(株)アコーディア・ゴルフは日東興業(株)より受託し、年会費の請求を致しております」――。アコーディアから送られてきた年会費の請求書に書かれたこの文言。とっくに消滅したはずの日東興業が、なぜ年会費を請求してくるのか?
「年会費の払い込み請求書に日東興業の名前が出ていて、今頃一体何なのかと思った」――。こう語るのは、アコーディアグループ傘下のセントラルGCの会員A氏。
セントラルGCは旧西野商事系なので、日東興業からの請求は二重におかしい、と思ったわけだ。しかも振込先口座はSMBCファイナンスサービス。アコーディアの口座ではない。
このからくり? を調べてみると、こうなる。
まず、SMBCファイナンスサービスは、三井住友銀行のグループ傘下の集金代行会社。
会員総数約20万人のアコーディアが、請求書の送付や着金確認といった、年会費の集金業務を自前で、ミスなく遂行することはほぼ不可能に近い。従って集金代行会社に事務を委託するのはごく当たり前のことだ。
次に、なぜ「日東興業からの受託」でアコーディアが年会費の集金をするのかだ。
アコーディア本体は、日東興業やスポーツ振興、琉球リゾートなど、子会社の株式を保有する持株会社であるとともに、それらの子会社からゴルフ場運営業務を受託している。
ゴルフ場施設は今も子会社である日東興業やスポーツ振興などの名義のまま。年会費も運営受託会社であるアコーディア本体ではなく、子会社に入るようになっている。
アコーディア本体は利益が出ていて、税務上の繰越欠損金はない。これに対し、日東興業などの子会社はもともと破綻した会社だから、税務上の繰越欠損金が残っている。
アコーディアは連結納税を行っていないので、決算は連結で発表するが、税金は会社ごとに会計処理をして納付する。
このため、子会社の税務上の繰越欠損金を有効に使うには、「アコーディアに子会社群を吸収合併させず、存続させておいたほうがいい」(税理士)。
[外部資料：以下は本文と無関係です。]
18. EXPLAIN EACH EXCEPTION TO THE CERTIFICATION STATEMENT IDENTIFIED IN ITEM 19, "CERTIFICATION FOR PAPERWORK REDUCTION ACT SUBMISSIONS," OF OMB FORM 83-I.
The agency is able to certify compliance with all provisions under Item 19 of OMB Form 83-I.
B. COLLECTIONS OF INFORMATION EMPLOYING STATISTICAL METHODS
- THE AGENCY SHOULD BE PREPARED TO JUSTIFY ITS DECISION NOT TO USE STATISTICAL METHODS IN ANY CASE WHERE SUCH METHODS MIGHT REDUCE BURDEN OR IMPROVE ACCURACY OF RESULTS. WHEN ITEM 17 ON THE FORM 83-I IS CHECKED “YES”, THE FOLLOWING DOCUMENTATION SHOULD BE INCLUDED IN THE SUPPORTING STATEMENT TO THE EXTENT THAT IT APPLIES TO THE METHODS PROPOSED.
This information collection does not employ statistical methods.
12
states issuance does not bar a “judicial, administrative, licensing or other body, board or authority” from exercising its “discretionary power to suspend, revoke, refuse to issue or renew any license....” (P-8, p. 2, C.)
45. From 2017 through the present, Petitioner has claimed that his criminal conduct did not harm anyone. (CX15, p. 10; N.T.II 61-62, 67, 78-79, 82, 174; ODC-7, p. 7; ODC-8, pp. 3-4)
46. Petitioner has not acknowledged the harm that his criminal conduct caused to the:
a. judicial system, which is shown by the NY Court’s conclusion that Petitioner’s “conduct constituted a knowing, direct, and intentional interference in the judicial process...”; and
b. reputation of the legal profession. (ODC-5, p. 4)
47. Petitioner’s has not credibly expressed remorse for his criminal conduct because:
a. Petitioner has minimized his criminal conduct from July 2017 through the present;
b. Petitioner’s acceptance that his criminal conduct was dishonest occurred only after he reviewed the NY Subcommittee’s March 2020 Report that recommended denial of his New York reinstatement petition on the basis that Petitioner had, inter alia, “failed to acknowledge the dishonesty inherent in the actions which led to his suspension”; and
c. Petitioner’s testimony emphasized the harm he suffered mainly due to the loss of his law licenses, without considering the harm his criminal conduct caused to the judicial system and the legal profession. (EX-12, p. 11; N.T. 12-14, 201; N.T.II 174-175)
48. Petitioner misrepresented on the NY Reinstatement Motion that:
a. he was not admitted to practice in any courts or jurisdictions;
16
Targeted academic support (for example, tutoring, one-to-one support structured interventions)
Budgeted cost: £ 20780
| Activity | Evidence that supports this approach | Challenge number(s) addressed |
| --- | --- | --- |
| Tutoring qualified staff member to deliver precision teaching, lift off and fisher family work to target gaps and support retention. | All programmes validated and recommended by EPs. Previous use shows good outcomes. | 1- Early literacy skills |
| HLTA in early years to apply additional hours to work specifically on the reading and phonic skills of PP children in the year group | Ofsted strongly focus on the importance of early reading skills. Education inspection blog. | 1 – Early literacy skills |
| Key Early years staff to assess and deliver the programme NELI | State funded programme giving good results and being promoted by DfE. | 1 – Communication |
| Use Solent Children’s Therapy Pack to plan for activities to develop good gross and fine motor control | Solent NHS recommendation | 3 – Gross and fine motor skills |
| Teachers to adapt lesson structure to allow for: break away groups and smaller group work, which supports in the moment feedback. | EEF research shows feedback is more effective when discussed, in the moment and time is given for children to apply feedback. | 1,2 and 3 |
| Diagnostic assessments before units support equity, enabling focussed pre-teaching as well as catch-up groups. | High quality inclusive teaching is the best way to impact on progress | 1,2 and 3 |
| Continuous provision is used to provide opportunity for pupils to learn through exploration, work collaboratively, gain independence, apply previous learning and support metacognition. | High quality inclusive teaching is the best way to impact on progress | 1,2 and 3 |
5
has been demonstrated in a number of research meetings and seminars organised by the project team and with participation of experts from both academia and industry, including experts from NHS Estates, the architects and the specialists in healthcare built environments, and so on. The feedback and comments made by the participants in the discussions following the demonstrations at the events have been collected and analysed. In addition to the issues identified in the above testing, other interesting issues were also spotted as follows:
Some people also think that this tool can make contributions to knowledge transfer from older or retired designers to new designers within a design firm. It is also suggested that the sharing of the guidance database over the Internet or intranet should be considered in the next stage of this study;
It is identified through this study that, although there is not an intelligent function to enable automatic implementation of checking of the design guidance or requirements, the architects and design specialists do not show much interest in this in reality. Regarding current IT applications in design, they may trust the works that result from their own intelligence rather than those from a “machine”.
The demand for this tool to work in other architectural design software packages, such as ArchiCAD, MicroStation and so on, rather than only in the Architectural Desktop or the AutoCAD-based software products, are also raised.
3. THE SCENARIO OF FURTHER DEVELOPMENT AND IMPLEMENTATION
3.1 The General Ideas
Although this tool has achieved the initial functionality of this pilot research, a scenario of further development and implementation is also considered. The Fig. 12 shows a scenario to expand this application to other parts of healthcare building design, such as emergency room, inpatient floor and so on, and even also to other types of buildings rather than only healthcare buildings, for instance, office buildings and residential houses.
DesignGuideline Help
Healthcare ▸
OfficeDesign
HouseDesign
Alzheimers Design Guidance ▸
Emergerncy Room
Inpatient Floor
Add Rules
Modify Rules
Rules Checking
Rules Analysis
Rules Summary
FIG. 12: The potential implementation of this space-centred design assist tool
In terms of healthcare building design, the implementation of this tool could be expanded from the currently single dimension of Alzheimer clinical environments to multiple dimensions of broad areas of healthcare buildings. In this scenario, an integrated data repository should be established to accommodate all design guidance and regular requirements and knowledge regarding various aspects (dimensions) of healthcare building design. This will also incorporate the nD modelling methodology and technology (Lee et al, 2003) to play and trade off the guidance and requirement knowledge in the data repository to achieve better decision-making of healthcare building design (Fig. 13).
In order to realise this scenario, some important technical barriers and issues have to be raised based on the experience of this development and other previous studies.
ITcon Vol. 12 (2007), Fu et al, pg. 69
また、2006年1月、西野商事や東和ランドなど8社を日東興業に吸収合併させている。
旧西野商事のコースの会員A氏のところへ、“日東興業からの受託”で請求書が届いたのはこの合併のためだ。
税務上の繰越欠損金はグループ全体で、今年3月末時点であと145億円ほどある。このまま増えなければ、あと2期で使い果たす計算になるが、今後破綻コースを買い増しし、この額が増えると使い果たす時期はまた多少伸びる。
「正確さを期すための表記」(アコーディア広報)だが、開場当時からの会員や、アコーディア傘下に入る以前からの会員で、破綻を経験している会員にとっては、日東興業という名は、今も複雑な思いがすることは想像に難くない。
なんとかすっきり整理はできないものか――。